[START Data records]
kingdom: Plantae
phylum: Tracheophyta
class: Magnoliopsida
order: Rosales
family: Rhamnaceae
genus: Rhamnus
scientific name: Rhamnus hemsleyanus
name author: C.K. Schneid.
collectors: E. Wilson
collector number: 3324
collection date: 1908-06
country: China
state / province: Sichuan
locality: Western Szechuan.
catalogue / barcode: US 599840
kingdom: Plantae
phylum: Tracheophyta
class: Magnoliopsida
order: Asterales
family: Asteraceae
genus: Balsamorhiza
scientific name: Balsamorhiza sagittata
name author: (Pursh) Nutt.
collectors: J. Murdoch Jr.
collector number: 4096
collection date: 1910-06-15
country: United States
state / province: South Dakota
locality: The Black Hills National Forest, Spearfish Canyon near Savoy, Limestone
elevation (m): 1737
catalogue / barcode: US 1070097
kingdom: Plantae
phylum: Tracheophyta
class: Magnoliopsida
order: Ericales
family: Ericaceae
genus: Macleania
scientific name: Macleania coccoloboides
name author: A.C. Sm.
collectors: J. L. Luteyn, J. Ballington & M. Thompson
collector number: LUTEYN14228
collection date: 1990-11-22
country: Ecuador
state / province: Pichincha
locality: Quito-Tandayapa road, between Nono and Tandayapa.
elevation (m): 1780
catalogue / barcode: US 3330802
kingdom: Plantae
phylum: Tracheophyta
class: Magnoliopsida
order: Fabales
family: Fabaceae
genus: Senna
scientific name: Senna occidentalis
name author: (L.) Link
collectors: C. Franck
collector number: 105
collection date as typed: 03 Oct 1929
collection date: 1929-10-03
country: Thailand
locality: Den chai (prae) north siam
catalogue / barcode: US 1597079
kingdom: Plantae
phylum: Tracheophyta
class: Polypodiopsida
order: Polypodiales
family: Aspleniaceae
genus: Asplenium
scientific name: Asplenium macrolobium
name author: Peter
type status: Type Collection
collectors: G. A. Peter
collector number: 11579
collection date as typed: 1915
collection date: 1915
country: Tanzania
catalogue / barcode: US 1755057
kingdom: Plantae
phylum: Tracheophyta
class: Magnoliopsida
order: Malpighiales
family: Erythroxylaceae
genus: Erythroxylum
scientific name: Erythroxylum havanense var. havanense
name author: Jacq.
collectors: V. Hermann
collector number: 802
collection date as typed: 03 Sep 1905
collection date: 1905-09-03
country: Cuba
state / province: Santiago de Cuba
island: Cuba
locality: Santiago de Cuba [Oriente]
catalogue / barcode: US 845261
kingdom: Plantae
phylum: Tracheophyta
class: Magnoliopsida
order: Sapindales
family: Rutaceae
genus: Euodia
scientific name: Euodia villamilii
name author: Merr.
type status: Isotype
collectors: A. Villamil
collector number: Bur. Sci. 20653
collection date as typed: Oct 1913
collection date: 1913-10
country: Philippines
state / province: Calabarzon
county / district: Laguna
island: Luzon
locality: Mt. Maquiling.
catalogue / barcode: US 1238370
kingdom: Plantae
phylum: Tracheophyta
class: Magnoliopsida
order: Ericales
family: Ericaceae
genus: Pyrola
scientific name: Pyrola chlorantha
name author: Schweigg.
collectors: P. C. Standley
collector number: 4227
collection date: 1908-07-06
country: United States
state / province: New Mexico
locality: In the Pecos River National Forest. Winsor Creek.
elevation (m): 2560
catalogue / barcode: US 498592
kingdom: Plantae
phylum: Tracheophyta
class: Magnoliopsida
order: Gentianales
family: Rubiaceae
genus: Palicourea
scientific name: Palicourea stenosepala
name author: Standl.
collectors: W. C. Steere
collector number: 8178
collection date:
[END Data records]
**Given task:** Reproduce every line of the items above without changing anything.

**Exercise output:**
kingdom: Plantae
phylum: Tracheophyta
class: Magnoliopsida
order: Rosales
family: Rhamnaceae
genus: Rhamnus
scientific name: Rhamnus hemsleyanus
name author: C.K. Schneid.
collectors: E. Wilson
collector number: 3324
collection date: 1908-06
country: China
state / province: Sichuan
locality: Western Szechuan.
catalogue / barcode: US 599840
kingdom: Plantae
phylum: Tracheophyta
class: Magnoliopsida
order: Asterales
family: Asteraceae
genus: Balsamorhiza
scientific name: Balsamorhiza sagittata
name author: (Pursh) Nutt.
collectors: J. Murdoch Jr.
collector number: 4096
collection date: 1910-06-15
country: United States
state / province: South Dakota
locality: The Black Hills National Forest, Spearfish Canyon near Savoy, Limestone
elevation (m): 1737
catalogue / barcode: US 1070097
kingdom: Plantae
phylum: Tracheophyta
class: Magnoliopsida
order: Ericales
family: Ericaceae
genus: Macleania
scientific name: Macleania coccoloboides
name author: A.C. Sm.
collectors: J. L. Luteyn, J. Ballington & M. Thompson
collector number: LUTEYN14228
collection date: 1990-11-22
country: Ecuador
state / province: Pichincha
locality: Quito-Tandayapa road, between Nono and Tandayapa.
elevation (m): 1780
catalogue / barcode: US 3330802
kingdom: Plantae
phylum: Tracheophyta
class: Magnoliopsida
order: Fabales
family: Fabaceae
genus: Senna
scientific name: Senna occidentalis
name author: (L.) Link
collectors: C. Franck
collector number: 105
collection date as typed: 03 Oct 1929
collection date: 1929-10-03
country: Thailand
locality: Den chai (prae) north siam
catalogue / barcode: US 1597079
kingdom: Plantae
phylum: Tracheophyta
class: Polypodiopsida
order: Polypodiales
family: Aspleniaceae
genus: Asplenium
scientific name: Asplenium macrolobium
name author: Peter
type status: Type Collection
collectors: G. A. Peter
collector number: 11579
collection date as typed: 1915
collection date: 1915
country: Tanzania
catalogue / barcode: US 1755057
kingdom: Plantae
phylum: Tracheophyta
class: Magnoliopsida
order: Malpighiales
family: Erythroxylaceae
genus: Erythroxylum
scientific name: Erythroxylum havanense var. havanense
name author: Jacq.
collectors: V. Hermann
collector number: 802
collection date as typed: 03 Sep 1905
collection date: 1905-09-03
country: Cuba
state / province: Santiago de Cuba
island: Cuba
locality: Santiago de Cuba [Oriente]
catalogue / barcode: US 845261
kingdom: Plantae
phylum: Tracheophyta
class: Magnoliopsida
order: Sapindales
family: Rutaceae
genus: Euodia
scientific name: Euodia villamilii
name author: Merr.
type status: Isotype
collectors: A. Villamil
collector number: Bur. Sci. 20653
collection date as typed: Oct 1913
collection date: 1913-10
country: Philippines
state / province: Calabarzon
county / district: Laguna
island: Luzon
locality: Mt. Maquiling.
catalogue / barcode: US 1238370
kingdom: Plantae
phylum: Tracheophyta
class: Magnoliopsida
order: Ericales
family: Ericaceae
genus: Pyrola
scientific name: Pyrola chlorantha
name author: Schweigg.
collectors: P. C. Standley
collector number: 4227
collection date: 1908-07-06
country: United States
state / province: New Mexico
locality: In the Pecos River National Forest. Winsor Creek.
elevation (m): 2560
catalogue / barcode: US 498592
kingdom: Plantae
phylum: Tracheophyta
class: Magnoliopsida
order: Gentianales
family: Rubiaceae
genus: Palicourea
scientific name: Palicourea stenosepala
name author: Standl.
collectors: W. C. Steere
collector number: 8178
collection date:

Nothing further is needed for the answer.